_Page text_.
────

This is what the largest-ever seizure of counterfeit shoes, bags, and other luxury items looks like
- Authorities in New York recently announced the largest-ever seizure of counterfeit goods in the US.
- The 219,000 counterfeit items seized included 219,000 bags, clothes, shoes, and other luxury products.
Federal authorities in New York City just made the largest-ever seizure of counterfeit goods — worth an estimated $1.03 billion.
Roughly 219,000 items in the large scale operation were seized, according to the U.S. Attorney's office for the Southern District of New York.
Authorities said the two individuals, who were arrested and accused of trafficking in counterfeit goods, ran their operation out of a large storage facility plus an additional offsite location, both in New York City's Manhattan. They each face a maximum sentence of 10 years in prison.
Canal Street in NYC's Chinatown is famously known as a place to buy knockoff goods, though it's not clear exactly where the seized storage facility was located and where the goods were intended to be sold.
Photos released by authorities show boxes upon boxes full of counterfeit goods, as well as units with floor to ceiling shelves absolutely overflowing with counterfeit luxury handbags, shoes, wallets, clothing, sunglasses, and more.

────

_Stored data_.
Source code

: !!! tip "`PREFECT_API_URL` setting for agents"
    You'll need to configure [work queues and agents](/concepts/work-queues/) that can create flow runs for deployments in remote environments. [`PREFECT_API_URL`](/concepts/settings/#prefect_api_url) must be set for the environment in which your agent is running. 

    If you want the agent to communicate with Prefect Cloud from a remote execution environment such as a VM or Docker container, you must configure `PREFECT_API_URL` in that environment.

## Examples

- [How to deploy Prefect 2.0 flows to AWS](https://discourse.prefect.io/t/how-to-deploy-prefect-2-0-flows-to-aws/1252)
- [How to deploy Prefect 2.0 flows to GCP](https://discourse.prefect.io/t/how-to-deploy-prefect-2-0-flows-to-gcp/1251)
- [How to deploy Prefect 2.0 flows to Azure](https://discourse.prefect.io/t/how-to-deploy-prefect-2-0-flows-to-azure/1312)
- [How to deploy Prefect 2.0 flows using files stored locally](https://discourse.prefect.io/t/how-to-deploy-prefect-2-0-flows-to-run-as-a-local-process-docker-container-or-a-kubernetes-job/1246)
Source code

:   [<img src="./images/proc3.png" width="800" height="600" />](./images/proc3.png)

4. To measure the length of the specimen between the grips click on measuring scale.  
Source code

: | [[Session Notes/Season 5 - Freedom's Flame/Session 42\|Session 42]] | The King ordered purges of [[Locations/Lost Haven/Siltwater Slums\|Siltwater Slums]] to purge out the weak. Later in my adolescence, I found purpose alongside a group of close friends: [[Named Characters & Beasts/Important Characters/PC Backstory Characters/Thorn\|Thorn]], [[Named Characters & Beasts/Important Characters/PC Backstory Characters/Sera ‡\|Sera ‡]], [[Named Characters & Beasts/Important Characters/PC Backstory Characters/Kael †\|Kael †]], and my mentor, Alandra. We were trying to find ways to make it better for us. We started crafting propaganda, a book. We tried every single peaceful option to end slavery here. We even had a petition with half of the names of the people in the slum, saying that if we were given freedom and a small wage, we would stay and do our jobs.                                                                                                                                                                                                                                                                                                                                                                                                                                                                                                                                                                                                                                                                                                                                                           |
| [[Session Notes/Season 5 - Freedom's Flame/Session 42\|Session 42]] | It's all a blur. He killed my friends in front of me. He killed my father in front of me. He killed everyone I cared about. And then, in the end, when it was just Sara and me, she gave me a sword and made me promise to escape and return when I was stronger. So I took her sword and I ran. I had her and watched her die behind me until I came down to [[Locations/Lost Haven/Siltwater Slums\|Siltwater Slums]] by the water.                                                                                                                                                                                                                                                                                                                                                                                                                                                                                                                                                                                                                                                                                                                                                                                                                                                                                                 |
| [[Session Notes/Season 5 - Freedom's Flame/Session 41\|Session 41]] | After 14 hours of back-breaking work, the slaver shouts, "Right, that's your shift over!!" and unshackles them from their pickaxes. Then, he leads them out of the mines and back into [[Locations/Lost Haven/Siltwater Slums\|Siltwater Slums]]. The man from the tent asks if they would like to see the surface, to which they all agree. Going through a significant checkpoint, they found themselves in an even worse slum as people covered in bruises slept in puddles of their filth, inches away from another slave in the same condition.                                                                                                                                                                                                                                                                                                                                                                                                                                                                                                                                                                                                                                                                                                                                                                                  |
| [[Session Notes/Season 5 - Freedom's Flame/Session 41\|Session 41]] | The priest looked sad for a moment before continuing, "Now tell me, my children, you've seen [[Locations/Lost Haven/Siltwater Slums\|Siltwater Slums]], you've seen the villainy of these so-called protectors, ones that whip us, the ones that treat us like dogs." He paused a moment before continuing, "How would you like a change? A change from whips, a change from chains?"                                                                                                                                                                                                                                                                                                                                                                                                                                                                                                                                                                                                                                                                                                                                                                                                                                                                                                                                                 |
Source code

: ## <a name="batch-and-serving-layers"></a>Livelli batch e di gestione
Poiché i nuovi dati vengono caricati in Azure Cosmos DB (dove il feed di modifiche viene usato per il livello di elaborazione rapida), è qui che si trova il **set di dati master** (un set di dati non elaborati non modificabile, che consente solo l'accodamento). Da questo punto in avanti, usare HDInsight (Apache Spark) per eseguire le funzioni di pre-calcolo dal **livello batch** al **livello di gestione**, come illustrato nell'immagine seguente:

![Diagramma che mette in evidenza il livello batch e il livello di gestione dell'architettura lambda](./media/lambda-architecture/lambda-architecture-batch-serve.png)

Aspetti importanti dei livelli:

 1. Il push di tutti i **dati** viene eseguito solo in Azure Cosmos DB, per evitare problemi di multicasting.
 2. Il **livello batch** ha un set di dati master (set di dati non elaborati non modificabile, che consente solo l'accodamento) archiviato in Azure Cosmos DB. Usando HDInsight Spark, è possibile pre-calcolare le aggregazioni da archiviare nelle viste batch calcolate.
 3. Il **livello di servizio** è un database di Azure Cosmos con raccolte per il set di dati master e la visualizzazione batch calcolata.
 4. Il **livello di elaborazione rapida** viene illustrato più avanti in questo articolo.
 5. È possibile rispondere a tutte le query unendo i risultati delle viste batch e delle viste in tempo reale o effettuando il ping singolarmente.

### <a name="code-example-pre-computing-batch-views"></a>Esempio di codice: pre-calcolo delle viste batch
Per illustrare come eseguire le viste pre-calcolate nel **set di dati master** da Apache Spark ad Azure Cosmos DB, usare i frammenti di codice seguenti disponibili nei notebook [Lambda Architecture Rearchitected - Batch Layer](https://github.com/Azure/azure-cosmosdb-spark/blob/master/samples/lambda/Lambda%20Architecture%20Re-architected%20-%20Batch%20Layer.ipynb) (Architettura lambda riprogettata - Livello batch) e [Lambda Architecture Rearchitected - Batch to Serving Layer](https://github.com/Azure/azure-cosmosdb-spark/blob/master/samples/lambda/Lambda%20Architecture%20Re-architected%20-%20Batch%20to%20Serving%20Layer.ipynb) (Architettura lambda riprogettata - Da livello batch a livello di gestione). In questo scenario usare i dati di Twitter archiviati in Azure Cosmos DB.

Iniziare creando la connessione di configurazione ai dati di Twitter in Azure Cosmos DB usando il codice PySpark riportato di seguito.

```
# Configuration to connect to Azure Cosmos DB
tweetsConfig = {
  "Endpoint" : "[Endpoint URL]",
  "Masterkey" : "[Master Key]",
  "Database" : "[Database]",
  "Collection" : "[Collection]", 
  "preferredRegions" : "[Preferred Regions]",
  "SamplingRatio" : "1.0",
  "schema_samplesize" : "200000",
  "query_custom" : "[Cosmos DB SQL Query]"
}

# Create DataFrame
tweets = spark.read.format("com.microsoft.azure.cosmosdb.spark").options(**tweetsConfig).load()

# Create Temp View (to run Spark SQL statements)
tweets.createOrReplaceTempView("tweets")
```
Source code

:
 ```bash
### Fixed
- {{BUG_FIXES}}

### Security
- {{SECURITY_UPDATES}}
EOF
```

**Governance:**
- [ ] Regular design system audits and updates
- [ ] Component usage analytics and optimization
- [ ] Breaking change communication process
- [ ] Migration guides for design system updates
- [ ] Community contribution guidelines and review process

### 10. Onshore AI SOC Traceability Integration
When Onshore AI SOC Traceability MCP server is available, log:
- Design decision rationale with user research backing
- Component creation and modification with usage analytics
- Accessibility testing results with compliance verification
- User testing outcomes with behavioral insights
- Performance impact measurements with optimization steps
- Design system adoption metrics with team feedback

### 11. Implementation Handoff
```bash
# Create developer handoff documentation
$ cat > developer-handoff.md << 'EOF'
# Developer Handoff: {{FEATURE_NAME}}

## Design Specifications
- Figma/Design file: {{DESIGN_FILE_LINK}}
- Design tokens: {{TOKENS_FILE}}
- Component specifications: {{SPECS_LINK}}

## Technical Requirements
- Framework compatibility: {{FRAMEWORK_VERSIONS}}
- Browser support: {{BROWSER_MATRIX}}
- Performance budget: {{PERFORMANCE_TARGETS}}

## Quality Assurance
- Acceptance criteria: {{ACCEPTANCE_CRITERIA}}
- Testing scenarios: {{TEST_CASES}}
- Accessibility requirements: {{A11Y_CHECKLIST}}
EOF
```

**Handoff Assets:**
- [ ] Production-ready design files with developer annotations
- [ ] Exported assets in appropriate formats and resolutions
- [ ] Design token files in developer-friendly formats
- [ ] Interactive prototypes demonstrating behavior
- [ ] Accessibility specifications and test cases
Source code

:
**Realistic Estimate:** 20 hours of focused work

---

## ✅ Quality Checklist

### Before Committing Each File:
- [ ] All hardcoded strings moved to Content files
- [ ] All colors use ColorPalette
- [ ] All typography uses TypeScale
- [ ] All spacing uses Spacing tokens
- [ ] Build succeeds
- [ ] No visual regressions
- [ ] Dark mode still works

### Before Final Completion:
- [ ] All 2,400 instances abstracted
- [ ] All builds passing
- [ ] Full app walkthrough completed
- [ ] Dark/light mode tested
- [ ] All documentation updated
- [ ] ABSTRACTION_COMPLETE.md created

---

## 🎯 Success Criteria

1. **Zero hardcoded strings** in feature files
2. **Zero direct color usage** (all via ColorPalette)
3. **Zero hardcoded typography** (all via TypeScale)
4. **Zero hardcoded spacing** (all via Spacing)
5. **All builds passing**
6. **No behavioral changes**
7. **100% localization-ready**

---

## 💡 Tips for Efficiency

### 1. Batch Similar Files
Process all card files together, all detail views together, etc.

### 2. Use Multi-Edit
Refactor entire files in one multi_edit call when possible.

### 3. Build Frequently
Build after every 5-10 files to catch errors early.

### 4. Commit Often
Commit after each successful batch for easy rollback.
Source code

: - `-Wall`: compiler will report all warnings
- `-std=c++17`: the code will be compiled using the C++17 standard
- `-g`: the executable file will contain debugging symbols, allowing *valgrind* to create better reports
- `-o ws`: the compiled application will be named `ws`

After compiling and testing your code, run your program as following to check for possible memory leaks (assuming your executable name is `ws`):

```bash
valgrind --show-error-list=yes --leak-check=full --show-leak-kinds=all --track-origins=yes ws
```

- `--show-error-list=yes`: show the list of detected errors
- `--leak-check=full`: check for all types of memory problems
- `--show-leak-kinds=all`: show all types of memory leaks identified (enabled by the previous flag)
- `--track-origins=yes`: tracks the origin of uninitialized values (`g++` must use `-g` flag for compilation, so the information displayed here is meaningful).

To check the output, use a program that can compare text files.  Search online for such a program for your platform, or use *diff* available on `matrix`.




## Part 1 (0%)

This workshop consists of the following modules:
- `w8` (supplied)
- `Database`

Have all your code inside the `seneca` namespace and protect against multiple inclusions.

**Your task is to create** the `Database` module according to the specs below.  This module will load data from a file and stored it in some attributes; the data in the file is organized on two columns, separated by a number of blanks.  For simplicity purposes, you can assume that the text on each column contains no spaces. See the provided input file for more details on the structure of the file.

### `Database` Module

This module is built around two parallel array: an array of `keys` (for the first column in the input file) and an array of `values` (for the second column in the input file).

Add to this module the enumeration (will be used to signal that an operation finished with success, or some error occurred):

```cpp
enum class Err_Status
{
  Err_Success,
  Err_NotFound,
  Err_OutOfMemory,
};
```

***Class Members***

────

_What you need to do_.
- 1) From the article on the counterfeit goods seizure, extract the passage between "Canal Street in" and "sunglasses, and more.", inclusive.
- 2) According to the article on the counterfeit goods seizure, what was the estimated worth of the seized goods?
The records come from a different source than the article.

_Answers provided_.
- 1)
Canal Street in NYC's Chinatown is famously known as a place to buy knockoff goods, though it's not clear exactly where the seized storage facility was located and where the goods were intended to be sold.
Photos released by authorities show boxes upon boxes full of counterfeit goods, as well as units with floor to ceiling shelves absolutely overflowing with counterfeit luxury handbags, shoes, wallets, clothing, sunglasses, and more.

- 2) $1.03 billion